Repeat – long-term effect – we are alive. No c/s -> no formerphysicist, no kids.
well, if you were dead you wouldn’t be able to get an IUD either, so they’re even on that one. But I suppose if you were dead you’d be spared that weird flappy abdomen bulge thing. So there’s that.
I was hoping you would cover this article. It got my blood boiling today when a respected magazine blared about it with the headline „CS increases probability of future miscarriage“. The information you get here about the cons of vaginal delivery are nonexistent or have to be coaxed out of most healthcare providers and articles like that make it so much worse. Thanks for clarifying.

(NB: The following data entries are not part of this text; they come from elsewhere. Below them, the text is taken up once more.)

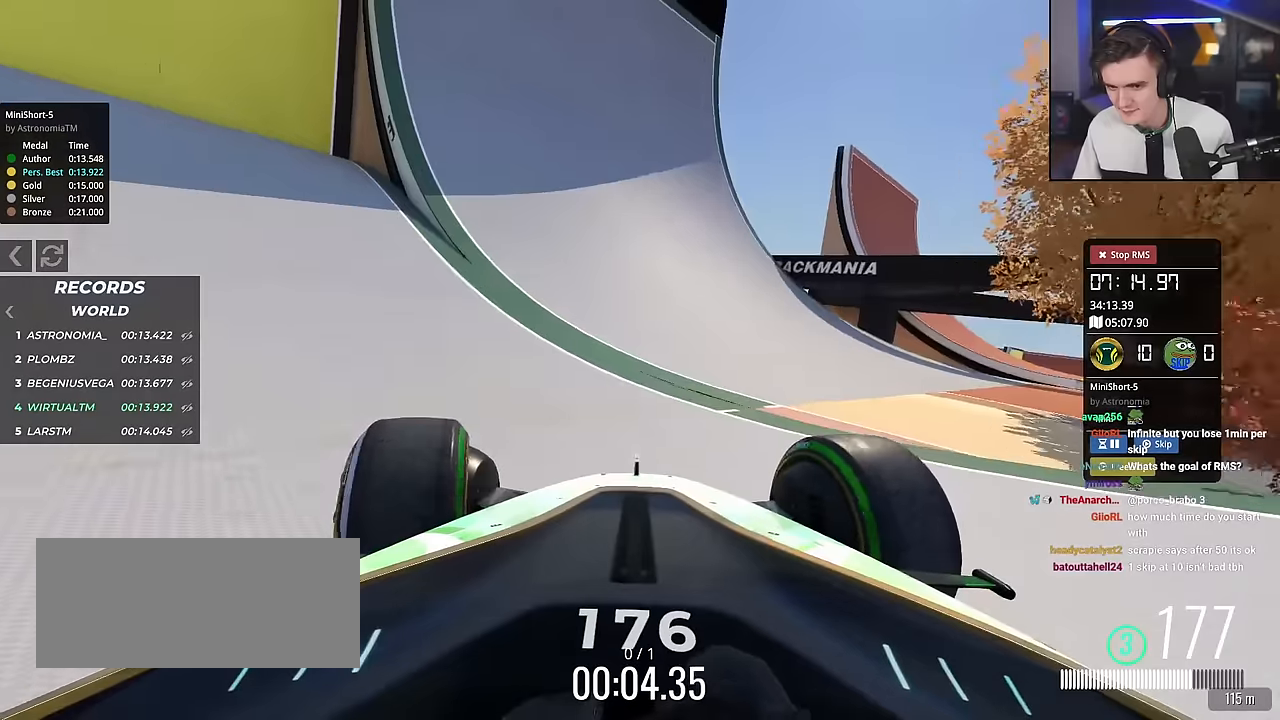
{"keys": ["up"], "events": [[284, "left", "up"], [334, "right", "down"], [467, "right", "up"]]}
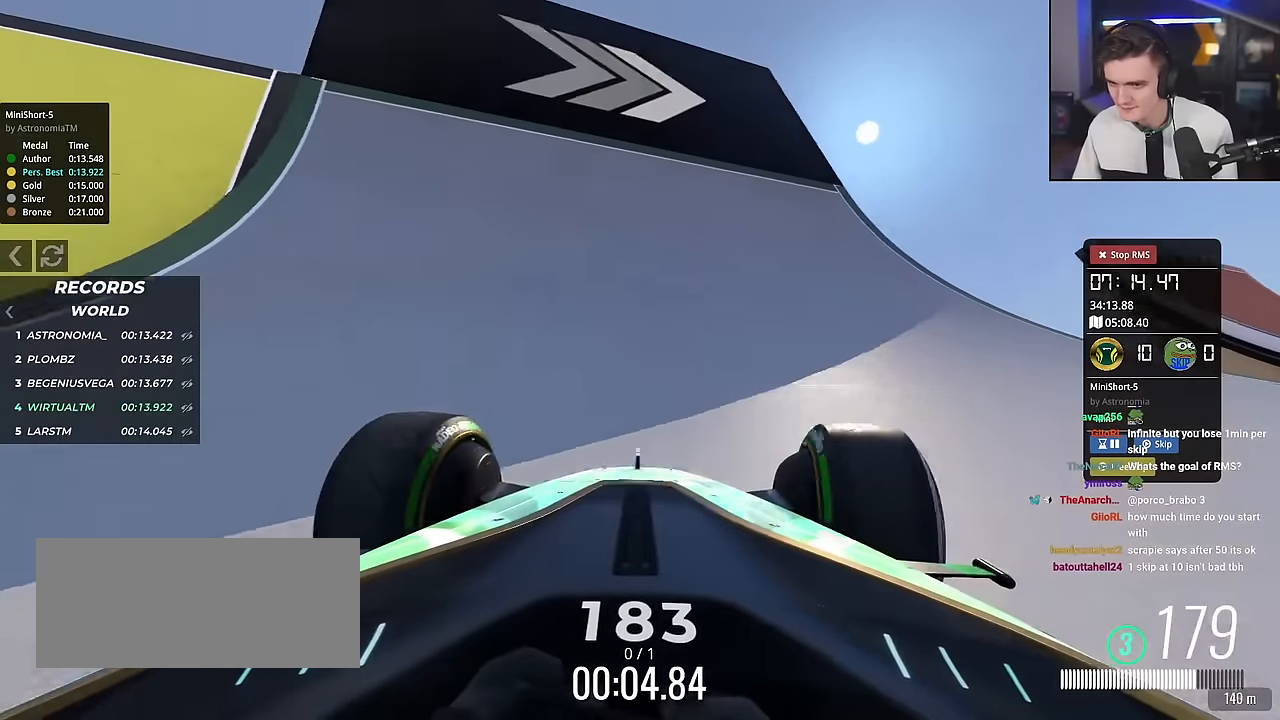
{"keys": ["right"], "events": [[83, "right", "down"], [167, "right", "up"], [217, "right", "down"], [367, "up", "up"]]}
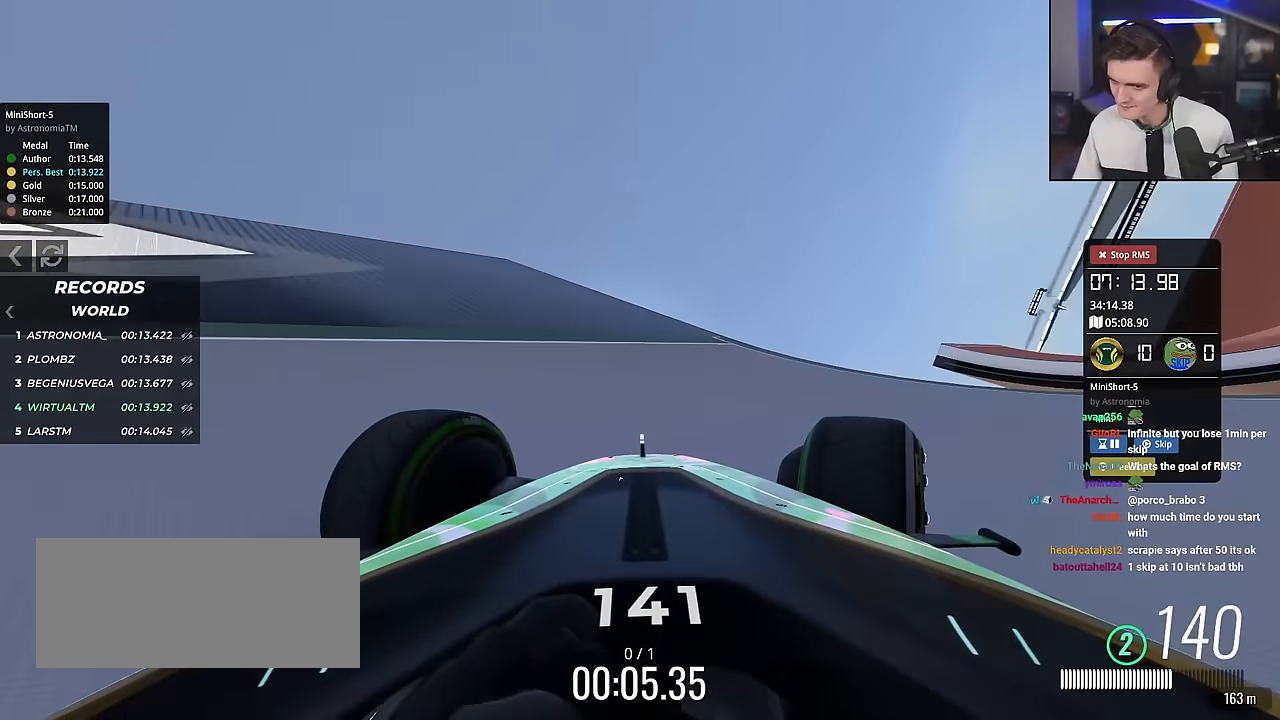
{"keys": ["up"], "events": [[100, "up", "down"], [468, "right", "up"]]}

Just after I turned eighteen, I had surgery on my left eye. I was offered two choices of how the surgery could be done. A month before, I had been a child, but now the doctors explained the pros and cons of each option. The choice was entirely mine.
Twenty years later, in the decision of how to give birth, I am treated like a child.
What the hell do they mean by this phrase?: long-term childhood outcomes (of C section)
Do they mean the supposed bullshit “outcomes” of obesity, diabetes, etc?
How about the fact that the “outcome” of NOT doing a C-section can be, for the baby, lack of oxygen, brain damage, shoulder dystocia or death?
They don’t seem to have looked for the long-term outcomes of intrapartum hypoxia, interestingly.
Do we even have evidence that women asking for MRCS are not being informed of the risk of CS? I know I was. At length.
Women going for vaginal birth are the ones not informed of the risks. But those risks are “natural”, even God-ordained because of Eve’s sin I guess….
In one of the many conversations my OB and I had before my first VBA2C, I’ll never forget him telling me, “You know, L, vaginal birth is not without a lot of pain and lengthy recovery too. It’g going to hurt afterward.” (I was trying for a vaginal birth to voluntarily get back to work faster).
Boy, was he right.
I have three friends who had picture-perfect vaginal births with easy recoveries. And friends who have had horrorshows where they were torn and bleeding for over a month (one whose abdominal muscles were so wrecked she had trouble sitting up). It seems like it’s rolling the dice to go VB – maybe super-easy, maybe horrific – and a prelabor C/S is more controllable/predictable, despite being more difficult than the ‘best’ VB?
Conversely, how many women are adequately advised of the long-term effects of vaginal birth?